K17 DUE 192K (1,c.1970)

K17 was another monocoque bodied motor cycle. Peter Hardy sent me a number of photos and a sketch by Tom Killeen showing the machine with a perspex canopy. According to C. Jackson, this actually existed and Tek occasionally drove it to work at Jensens, this was DUE 192K.


Clearly one example of this top heavy contraption was actually built, the one used by Tek. It was registered in Warwickshire in Aug'1971. The following photos, and doodle by Killeen, show what it looked like with rocket shaped body and ``stabilisers'' for parking use.

k17_doodle_small.jpg k17_side_small.jpg k17_rear_small.jpg

Even more bizarre is this photograph, a collage which Tom put together at some time. This is a pure flight of fantesy.


I later spoke with John McCartney who told me that this car appeared on the L.E.Velocette Owners' Club stand at the Motor Cycle Show in Stafford. In fact it had been photographed by Albert S. Bite on 9/8/2009 in Aldington. His photos are posted on Flickr at http://www.flickr.com/photos/albertsbite/4409416746/in/photostream/.

A note from the owner appeared on the vehicle as follows.

Killeen K17 Prototype.

Built as a prototype for inner city transport by designer Tom Killeen at Springbok Engineering in Sutton Coldfield in the late sixties. K17 uses racing car monocoque tub with Velocette Viceroy mechanical components. Stabilizers are lifted by vacuum.
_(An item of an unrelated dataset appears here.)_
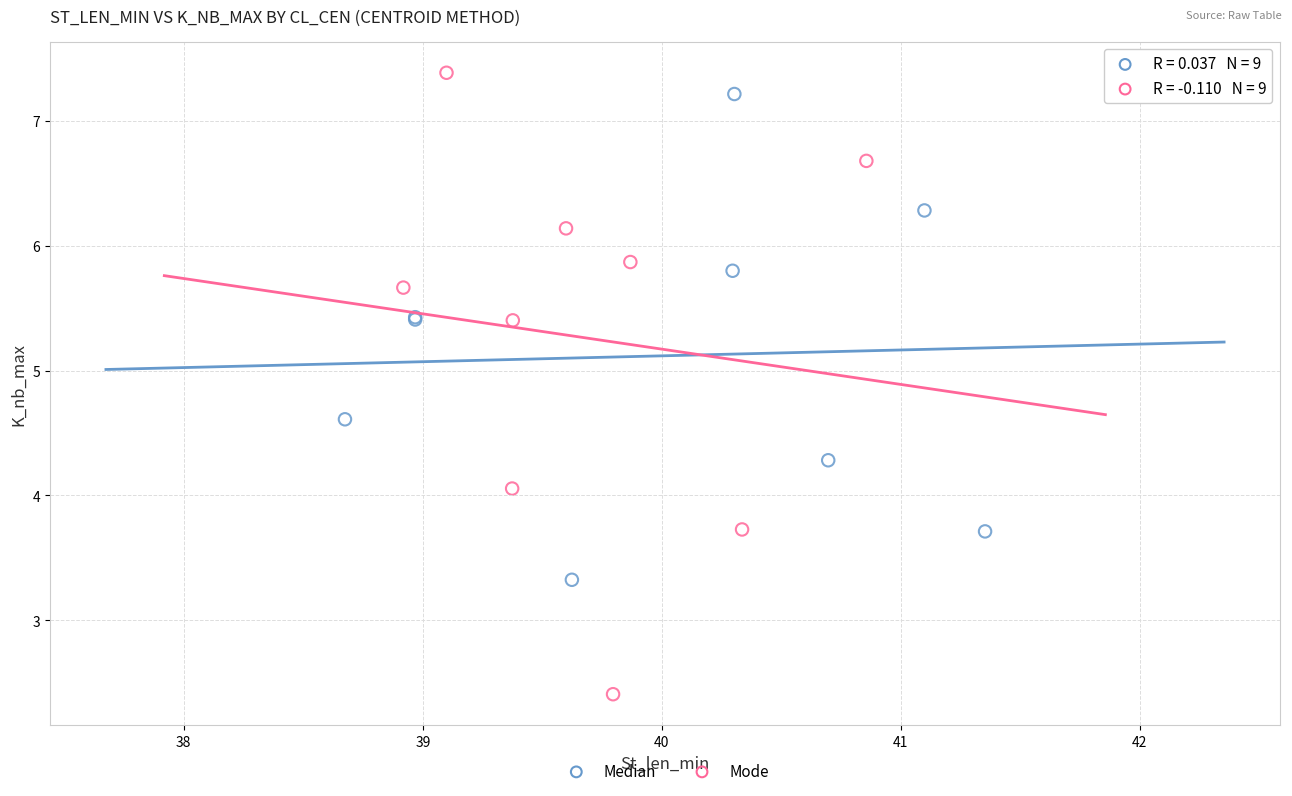

Which series contains the lowest Y value?

Mode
Road tested by Bob Currie and featured in the ``Motor Cycle'' 1971.

If you have any further information on Killeen, his prototype vehicles or Springbok Engineering please phone me, Dave, on 01384 74691, please leave your number and I will return the call.


Albert notes: This "feet first" bike was designed and built by Tom Killeen, a former racing car designer from Sutton Coldfield in the 1970's. It was built in response to a 1967 Ministry of Transport document entitled "Cars for Cities".
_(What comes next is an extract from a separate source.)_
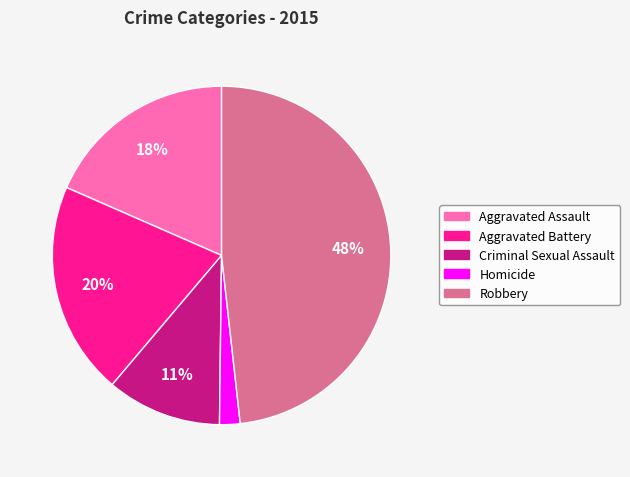

Rank the categories by value from highest to lowest.

Robbery, Aggravated Battery, Aggravated Assault, Criminal Sexual Assault, Homicide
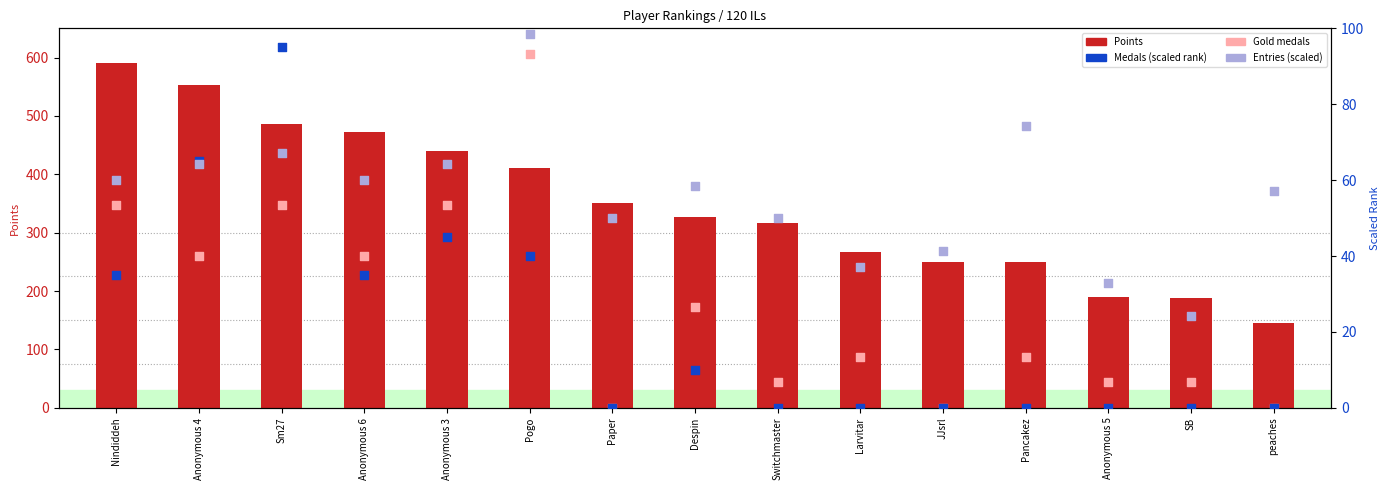

At which category is the sum across all series the highest?

Pogo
It is powered by a 18bhp version of the Velocette Viceroy two stoke engine. The body is aluminium with fibreglass nose and tail sections.

The two "stabilizer" wheels would be retracted via a pneumatic mechanism once the bike was under way.

Another unusual feature is the headlamp which is mounted in the nose cone, facing upwards. The flush panel on top of the nose cone has an angled mirror on the underside and once this was raised the light would reflect forward.